Photo credit: DonkeyHotey

The Central Intelligence Agency’s involvement in drug trafficking is back in the media spotlight after a spokesman for the violence-plagued Mexican state of Chihuahua became the latest high-profile individual to accuse the CIA, which has been linked to narcotics trafficking for decades, of ongoing efforts to “manage the drug trade.” The infamous American spy agency refused to comment.

In a recent interview, Chihuahua state spokesman Guillermo Terrazas Villanueva told Al Jazeera that the CIA and other international “security” outfits “don’t fight drug traffickers.” Instead, Villanueva argued, they try to control and manage the illegal drug market for their own benefit.

“It’s like pest control companies, they only control,” Villanueva told the Qatar-based media outlet last month at his office in Juarez. “If you finish off the pests, you are out of a job.
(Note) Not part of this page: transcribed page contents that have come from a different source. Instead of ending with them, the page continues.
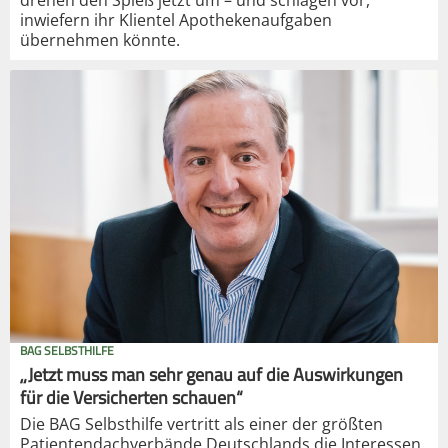
drehen den Spieß jetzt um – und schlagen vor,
inwiefern ihr Klientel Apothekenaufgaben
übernehmen könnte.
BAG SELBSTHILFE
„Jetzt muss man sehr genau auf die Auswirkungen
für die Versicherten schauen“
Die BAG Selbsthilfe vertritt als einer der größten
Patientendachverbände Deutschlands die Interessen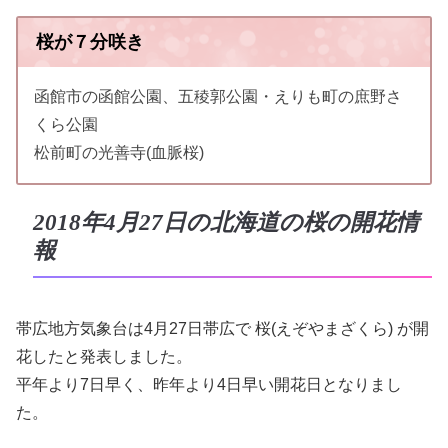
桜が７分咲き
函館市の函館公園、五稜郭公園・えりも町の庶野さ
くら公園
松前町の光善寺(血脈桜)
2018年4月27日の北海道の桜の開花情
報
帯広地方気象台は4月27日帯広で 桜(えぞやまざくら) が開
花したと発表しました。
平年より7日早く、昨年より4日早い開花日となりまし
た。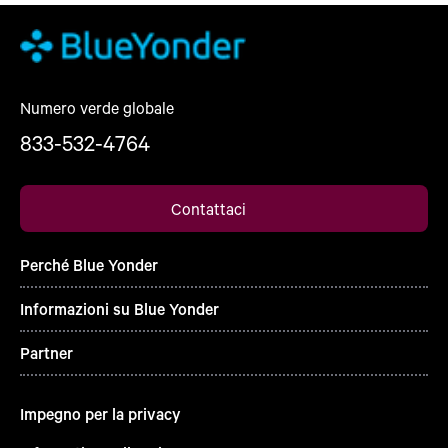
Numero verde globale
833-532-4764
Contattaci
Perché Blue Yonder
Informazioni su Blue Yonder
Partner
Impegno per la privacy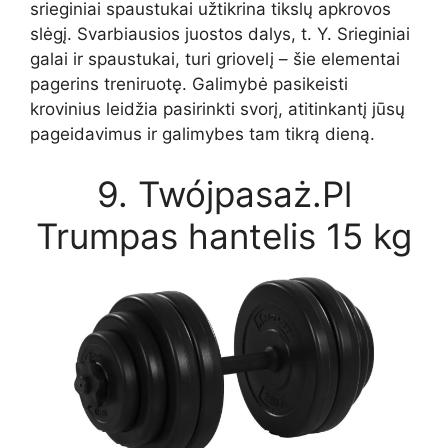
srieginiai spaustukai užtikrina tikslų apkrovos
slėgį. Svarbiausios juostos dalys, t. Y. Srieginiai
galai ir spaustukai, turi griovelį – šie elementai
pagerins treniruotę. Galimybė pasikeisti
krovinius leidžia pasirinkti svorį, atitinkantį jūsų
pageidavimus ir galimybes tam tikrą dieną.
9. Twójpasaż.Pl
Trumpas hantelis 15 kg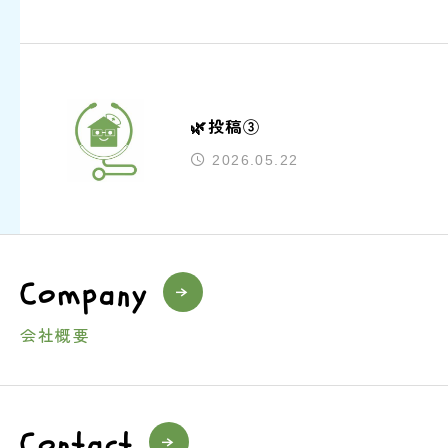
🌿投稿③
2026.05.22
Company
会社概要
Contact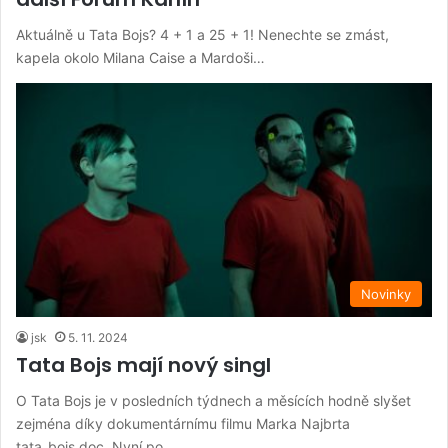
Aktuálně u Tata Bojs? 4 + 1 a 25 + 1! Nenechte se zmást,
kapela okolo Milana Caise a Mardoši…
Novinky
jsk
5. 11. 2024
Tata Bojs mají nový singl
O Tata Bojs je v posledních týdnech a měsících hodně slyšet
zejména díky dokumentárnímu filmu Marka Najbrta
tata_bojs.doc. Nyní po…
If they finish the drug business, they finish their jobs.”

Another Mexican official, apparently a mid-level officer with Mexico’s equivalent of the U.S. Department of “Homeland Security,” echoed those remarks, saying he knew that the allegations against the CIA were correct based on talks with American agents in Mexico. “It’s true, they want to control it,” the official told Al Jazeera on condition of anonymity.

Credibility issues with employees of the notoriously corrupt Mexican government aside, the latest accusations were hardly earth shattering — the American espionage agency has been implicated in drug trafficking from Afghanistan to Vietnam to Latin America and everywhere in between. Similar allegations of drug running have been made against the CIA for decades by former agents, American officials, lawmakers, investigators, and even drug traffickers themselves.